“Oh, David, David!” said Aunt Flora, between a laugh and a sob.
“Well, anyway, Tom and I used to think Uncle Will’s songs the most delightful things we ever heard,” David went on. “So that was the family when I was very small: Mother, Dad, as we both called Uncle Roger, Aunt Flora, Aunt Lily—who was very delicate and romantic—Uncle Will and his banjo, and of course Aunt John, who was a little wisp of a gray woman—— What is it, Gay?”
For Gay had made a sudden exclamation.
“Nothing,” the girl said, quickly, clearing her throat. She looked very pale in the warm firelight.
“Then they sent Tom and me off to school in Connecticut.

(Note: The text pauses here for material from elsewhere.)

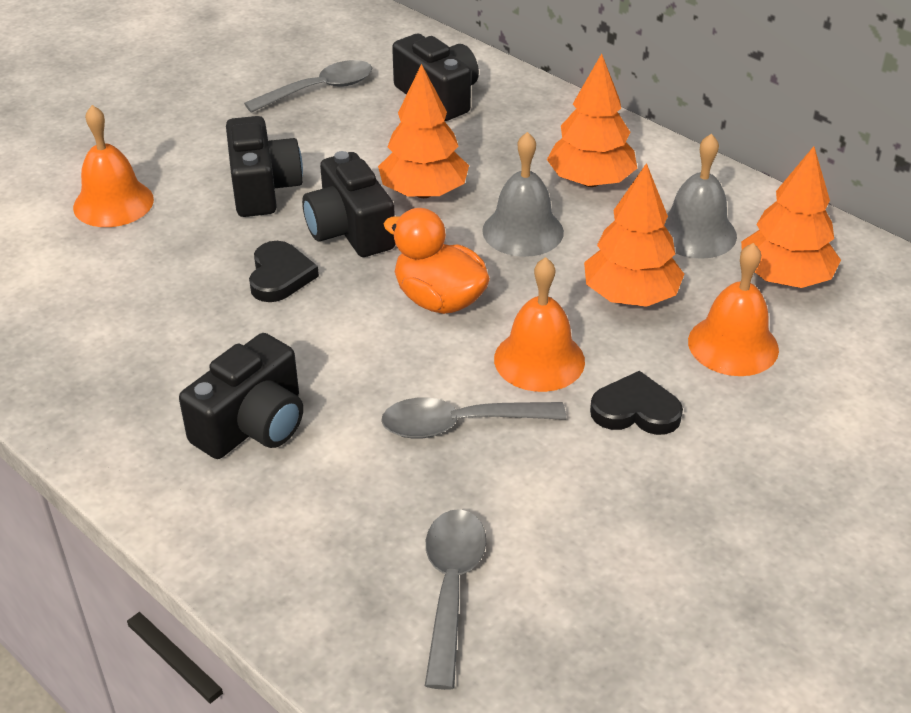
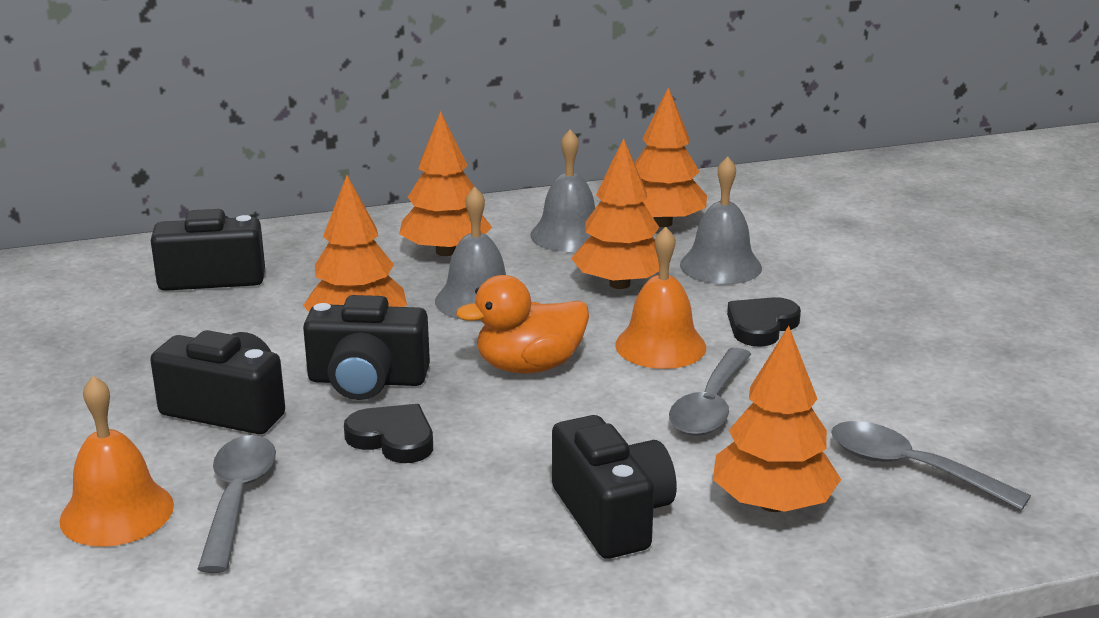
camera: 60 degrees left, 15 degrees down
(320, 89) = (98, 330): grey spoon -> grey spoon (237, 499)
(330, 512) = (772, 503): none -> orange tree
(733, 345) = (720, 266): orange bell -> grey bell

And then,” and David’s voice lowered suddenly, and he looked straight ahead of him into the coals, “then our mother died very suddenly—do you remember that you drove the buckboard into Crowchester to meet us, Aunt Flora, when we came home?”
“Ah, yes!” Flora said, from a deep reverie.

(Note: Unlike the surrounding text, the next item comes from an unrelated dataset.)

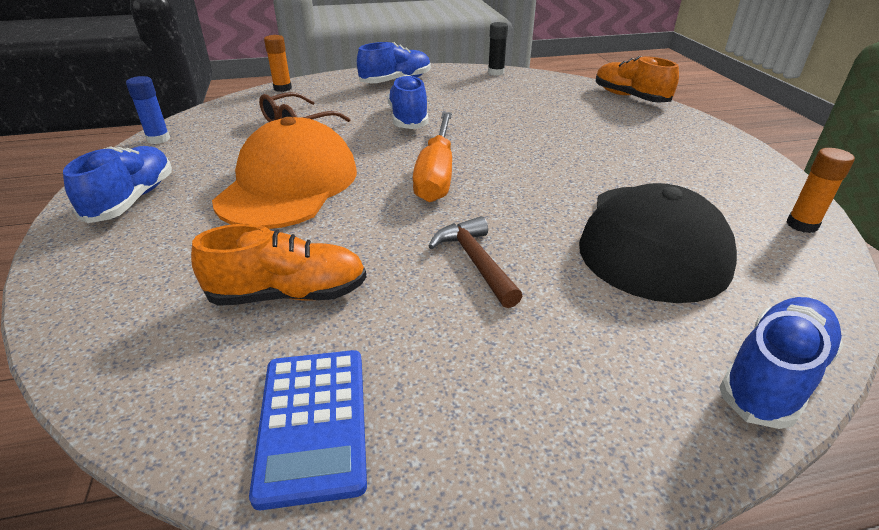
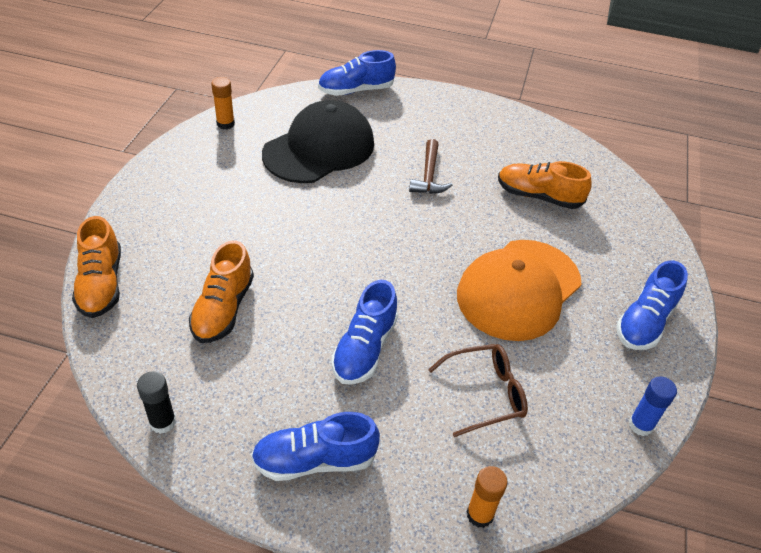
camera: 155 degrees left, 10 degrees up
(313, 423) = (540, 141): blue calculator -> none
(436, 174) = (398, 252): orange screwdriver -> none
(533, 109) = (223, 309): none -> orange shoe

David, fitting it all together in his memory, remembered now that in here, chronologically, came Flora’s engagement to Roger Fleming. But he looked up at the picture above the mantel, and then at her face, absent-eyed and stern now, and cupped in her hand, as if to promise that that secret at least should not be betrayed.
“Less than a year after my mother’s death,” he went on, “Uncle Roger married again, a very young girl—Cecily—Kent, was it, Aunt Flora?”

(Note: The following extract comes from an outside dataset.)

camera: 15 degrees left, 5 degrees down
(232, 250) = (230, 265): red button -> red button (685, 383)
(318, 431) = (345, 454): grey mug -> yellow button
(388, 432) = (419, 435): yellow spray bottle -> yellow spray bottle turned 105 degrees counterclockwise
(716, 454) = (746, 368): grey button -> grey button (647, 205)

“Cecily Kent,” Flora echoed, briefly.
“Who was very delicate, and who was in fact dying for years,” David went on. “Anyway, that same year Aunt Flora married Uncle Will and—well, that’s where Sylvia comes in, and little Aunt Lily married a man named Charpentier, and that’s where Gabrielle comes in. And a few years later Tom ran away. That broke my stepfather’s heart, and I suppose his wife’s health didn’t cheer him up exactly. And then my stepfather’s little second wife died, and then Uncle Will died,” David summarized it all rapidly, “and after he had hunted my half-brother, Tom, for years, he died!” And David finished with a final nod toward Roger’s picture.